Time courses of extracellular pathogens observed in whole-blood samples of HLM patients. Blood samples were taken (a) before cardiac surgery (pre-operative), (b) immediately after surgery (post-operative) and (c) one day after admission to intensive care (post-operative + 1d). Time-resolved experimental data (dotted line) were obtained by whole-blood infection assays with either C. albicans (green) or S. aureus (red). Data points and error bars refer to the means and SD of blood samples from six HLM patients. The simulated dynamics of the combined units (solid line) were obtained by fitting the state-based model (SBM, dark color) and the agent-based model (ABM, light color) to the experimental data.
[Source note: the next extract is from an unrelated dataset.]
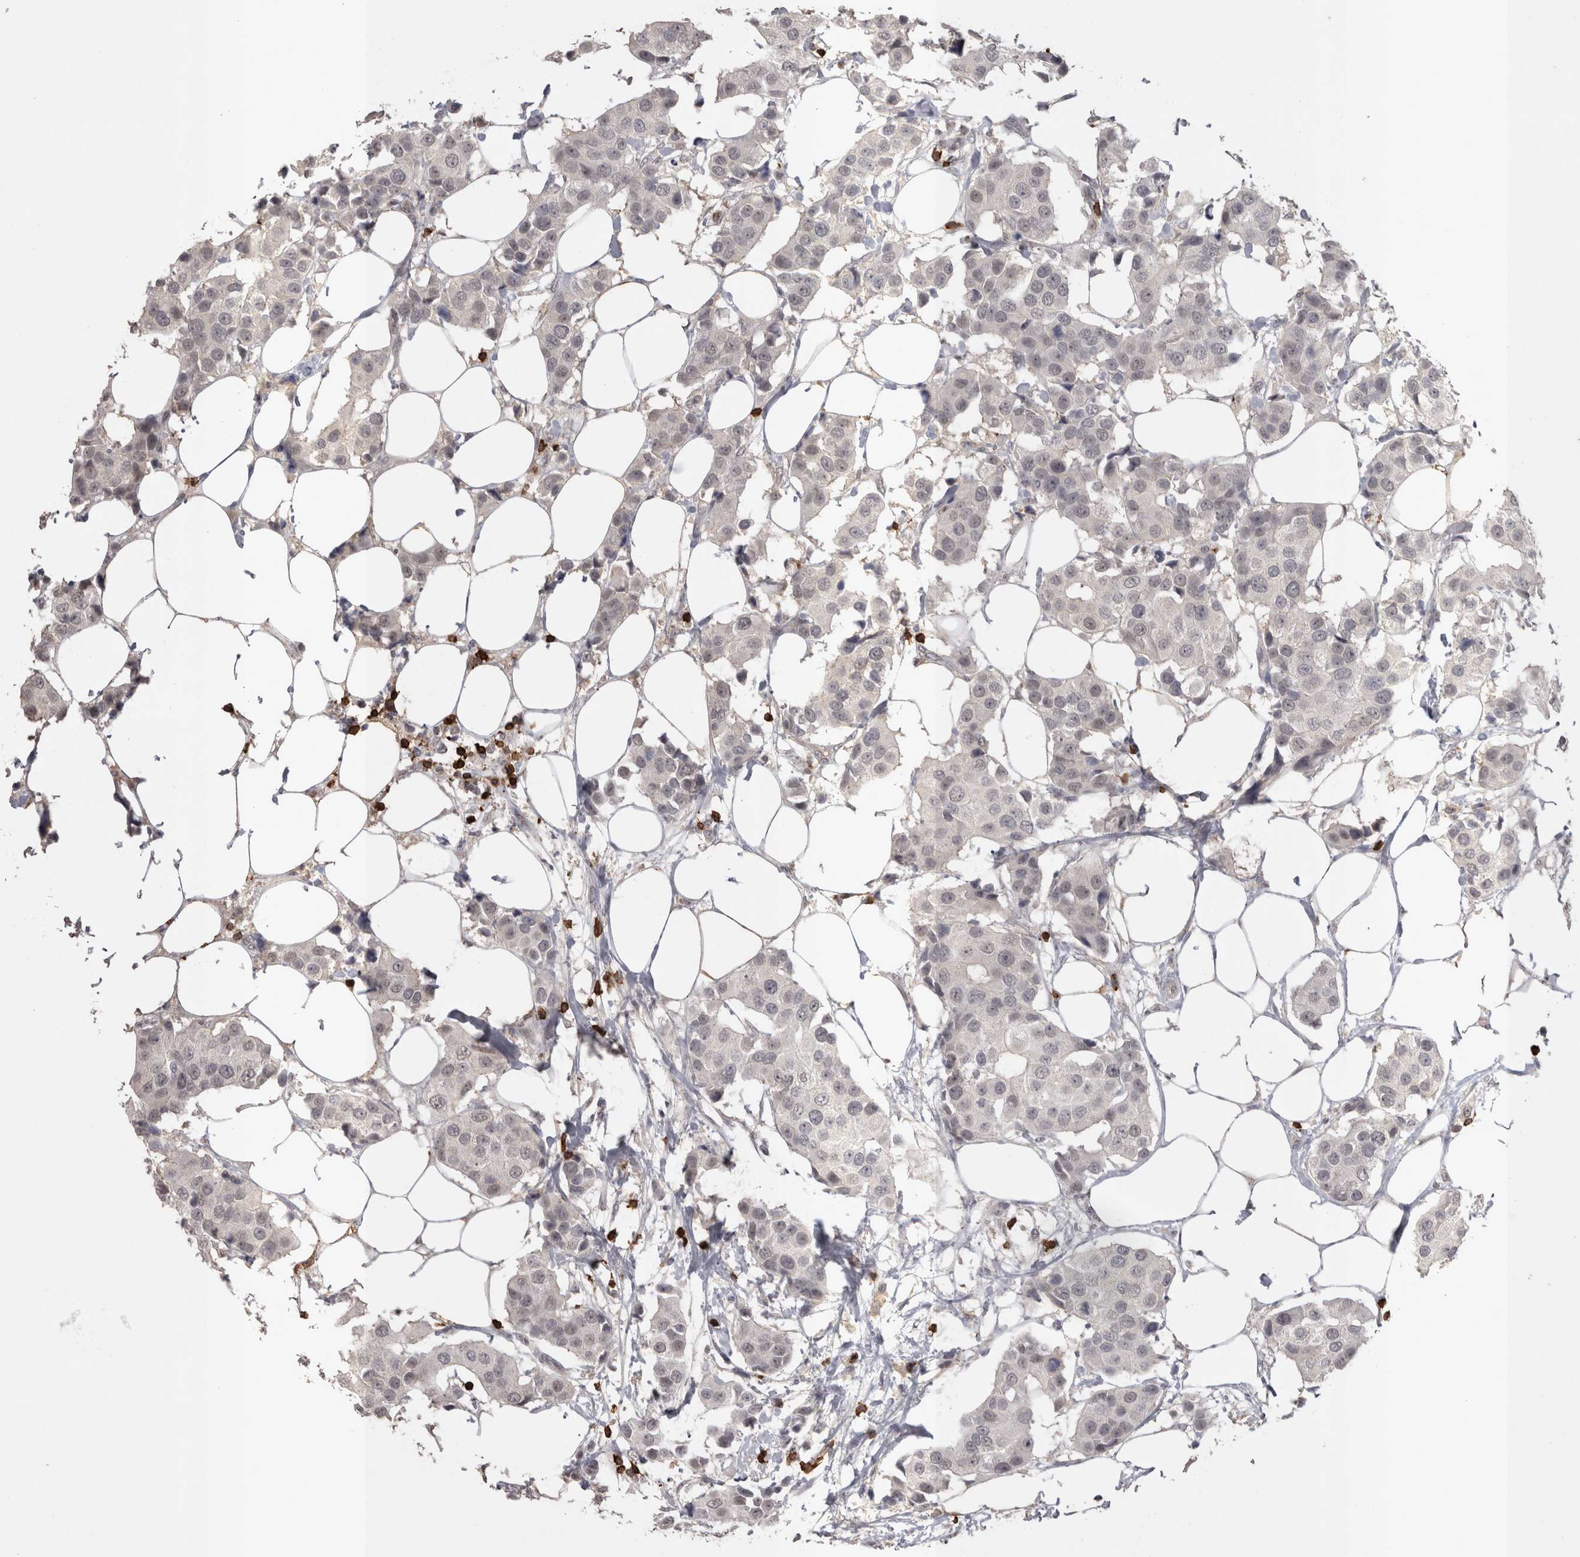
{"staining": {"intensity": "weak", "quantity": "<25%", "location": "nuclear"}, "tissue": "breast cancer", "cell_type": "Tumor cells", "image_type": "cancer", "snomed": [{"axis": "morphology", "description": "Normal tissue, NOS"}, {"axis": "morphology", "description": "Duct carcinoma"}, {"axis": "topography", "description": "Breast"}], "caption": "This is an IHC histopathology image of invasive ductal carcinoma (breast). There is no expression in tumor cells.", "gene": "SKAP1", "patient": {"sex": "female", "age": 39}}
The thickness of the results from the SBM represents the SD obtained by 50 simulations with transition rate values that were sampled within their corresponding SD. The thickness of the results from the ABM represents the SD obtained from 30 stochastic simulations of the ABM with the estimated diffusion coefficients. (d) Transition rate values for immune evasion $\rho$ of the SBM resulting from fitting the model to experimental data of either C. albicans or S. aureus infection in blood samples from HLM patient.